In the previous book, Quentin was banished from the land of Fillory which had been his home for many years. After a short-lived stent teaching a Brakebills, his old school of magic, Quentin, joins up with some underground magician thieves. Through a series of events unknowingly started in world war two, and recorded in Quentin's favourite childhood books (Narnia reference), Quentin is challenged with the task of saving a failing Fillory.
While I enjoyed the first book in this series the most, this is definitely second. I found that there were a lot of new characters, but in the end, the old favourites were still the key characters. I was concerned for the first part of this book, not for the characters, but for the plot. Somehow it all worked, but the ragtag group of magical thieves seemed like a very different book than I was expecting. Lev Grossman managed to make it all make sense, and looking back on the book, it all works.
Sunday, December 29, 2013
Shadow of Night
Shadow of Night by Deborah Harkness is past two of the All Souls Trilogy (part one being The Discovery of Witches. While this book is clearly in the middle of a larger storyline, it clearly takes on different issues than the previous book.

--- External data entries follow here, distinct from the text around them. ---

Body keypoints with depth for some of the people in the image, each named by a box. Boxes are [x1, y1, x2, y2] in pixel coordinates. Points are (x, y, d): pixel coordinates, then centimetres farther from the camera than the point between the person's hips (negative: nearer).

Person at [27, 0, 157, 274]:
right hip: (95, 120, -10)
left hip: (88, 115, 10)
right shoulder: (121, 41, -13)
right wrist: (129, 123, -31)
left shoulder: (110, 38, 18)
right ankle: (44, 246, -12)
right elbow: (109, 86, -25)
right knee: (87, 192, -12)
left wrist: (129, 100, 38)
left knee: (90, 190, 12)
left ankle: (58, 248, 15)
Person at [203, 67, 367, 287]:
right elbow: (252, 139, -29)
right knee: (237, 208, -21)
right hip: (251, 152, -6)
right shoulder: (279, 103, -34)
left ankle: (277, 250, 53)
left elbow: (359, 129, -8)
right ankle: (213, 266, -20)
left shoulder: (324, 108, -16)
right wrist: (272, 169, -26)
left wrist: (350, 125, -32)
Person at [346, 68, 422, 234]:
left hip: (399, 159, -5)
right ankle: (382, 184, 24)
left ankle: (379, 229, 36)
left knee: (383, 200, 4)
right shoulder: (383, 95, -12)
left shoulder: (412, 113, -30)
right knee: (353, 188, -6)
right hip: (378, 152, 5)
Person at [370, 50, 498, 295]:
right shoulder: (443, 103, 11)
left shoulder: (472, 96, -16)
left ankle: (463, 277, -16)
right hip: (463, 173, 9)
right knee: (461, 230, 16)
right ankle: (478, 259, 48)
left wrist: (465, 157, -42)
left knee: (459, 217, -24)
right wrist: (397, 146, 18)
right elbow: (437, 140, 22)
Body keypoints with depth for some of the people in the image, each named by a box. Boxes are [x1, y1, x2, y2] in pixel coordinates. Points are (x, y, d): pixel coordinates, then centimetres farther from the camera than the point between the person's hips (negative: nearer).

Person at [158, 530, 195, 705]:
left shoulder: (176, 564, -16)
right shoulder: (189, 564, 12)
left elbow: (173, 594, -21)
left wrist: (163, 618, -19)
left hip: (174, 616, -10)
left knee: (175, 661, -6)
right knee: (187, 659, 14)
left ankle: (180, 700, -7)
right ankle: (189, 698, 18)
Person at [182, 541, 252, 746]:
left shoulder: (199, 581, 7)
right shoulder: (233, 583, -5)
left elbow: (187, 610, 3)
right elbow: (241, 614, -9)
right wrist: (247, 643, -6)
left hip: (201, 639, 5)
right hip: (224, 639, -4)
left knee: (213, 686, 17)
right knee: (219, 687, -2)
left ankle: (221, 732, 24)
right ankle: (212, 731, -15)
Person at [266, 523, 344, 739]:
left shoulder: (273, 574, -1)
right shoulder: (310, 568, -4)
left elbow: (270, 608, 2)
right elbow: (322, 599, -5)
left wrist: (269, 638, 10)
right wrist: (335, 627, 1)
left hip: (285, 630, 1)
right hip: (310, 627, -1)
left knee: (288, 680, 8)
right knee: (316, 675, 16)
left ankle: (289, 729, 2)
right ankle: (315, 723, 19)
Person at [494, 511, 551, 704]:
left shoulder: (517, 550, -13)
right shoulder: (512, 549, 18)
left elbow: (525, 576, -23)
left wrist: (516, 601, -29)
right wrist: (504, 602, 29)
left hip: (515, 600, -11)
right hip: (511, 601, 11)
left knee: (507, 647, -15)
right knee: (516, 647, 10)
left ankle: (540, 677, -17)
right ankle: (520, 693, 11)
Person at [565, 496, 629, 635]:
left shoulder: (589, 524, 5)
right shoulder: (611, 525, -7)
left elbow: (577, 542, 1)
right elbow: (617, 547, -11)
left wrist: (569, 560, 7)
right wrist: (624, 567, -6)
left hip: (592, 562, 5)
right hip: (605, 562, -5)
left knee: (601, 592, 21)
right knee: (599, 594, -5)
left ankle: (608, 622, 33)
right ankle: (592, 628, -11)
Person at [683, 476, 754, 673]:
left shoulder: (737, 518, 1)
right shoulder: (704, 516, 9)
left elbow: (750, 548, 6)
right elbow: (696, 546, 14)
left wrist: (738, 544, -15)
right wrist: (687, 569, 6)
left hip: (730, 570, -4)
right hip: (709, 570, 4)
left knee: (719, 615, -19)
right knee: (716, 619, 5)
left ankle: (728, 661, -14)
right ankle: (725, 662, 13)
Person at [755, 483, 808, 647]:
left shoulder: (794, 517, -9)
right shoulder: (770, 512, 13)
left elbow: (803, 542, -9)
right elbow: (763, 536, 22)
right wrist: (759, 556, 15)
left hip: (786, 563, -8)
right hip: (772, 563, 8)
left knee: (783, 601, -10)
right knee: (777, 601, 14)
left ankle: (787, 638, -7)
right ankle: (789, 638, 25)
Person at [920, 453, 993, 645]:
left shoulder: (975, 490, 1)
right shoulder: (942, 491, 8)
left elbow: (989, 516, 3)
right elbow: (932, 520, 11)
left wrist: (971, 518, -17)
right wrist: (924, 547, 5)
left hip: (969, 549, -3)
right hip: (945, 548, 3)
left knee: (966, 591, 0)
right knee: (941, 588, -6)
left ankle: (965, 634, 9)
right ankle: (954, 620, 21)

This series is based around the search for a book, and the three missing pages from it. A very important, enchanted, book which contains currently unknown information about the genesis of the supernatural beings: witches, demons, and vampires.
Shadow of Night continues to follow the story of Diana Bishop, a witch just discovering her powers, and her partner/husband/ significant other, the vampire Mathew Clairmont. Unlike the previous book, this one is set in Elizabethan England. Yes, this does make sense in the book. While the last book took place in what can be thought of as Diana Bishop's home turf, this one is clearly in Mathew Clairmont's.
As a vampire, Mathew already lived through this era. In fact, some of his friends are major and minor characters. They are able to spend some time with his "father" who died during The Second World War. Diana is able to work on Alchemy (which she studies and teaches in modern times) with a famous female alchemist (who I hadn't heard of, but seems to have been quite important). Being in the different time period give Diana a chance to find someone to teacher her how to use her developing powers.
The discovery of Diana's powers. Diana has always known that she is a witch. Her family have always been witches. However, Diana stopped using her witchcraft (in which she was not proficient in the first place), as a child or teenager, shortly after her parents died. She and Mathew are now under scrutiny, and in physical danger because of their relationship. Thus, they must travel back in time (using her newly discovered genetic time-walking power) to a time when they are not being hunted. Unfortunately, some unpleasant parts of Mathew's past are now in the present, and by the end they are forced to return to the tremulous present day.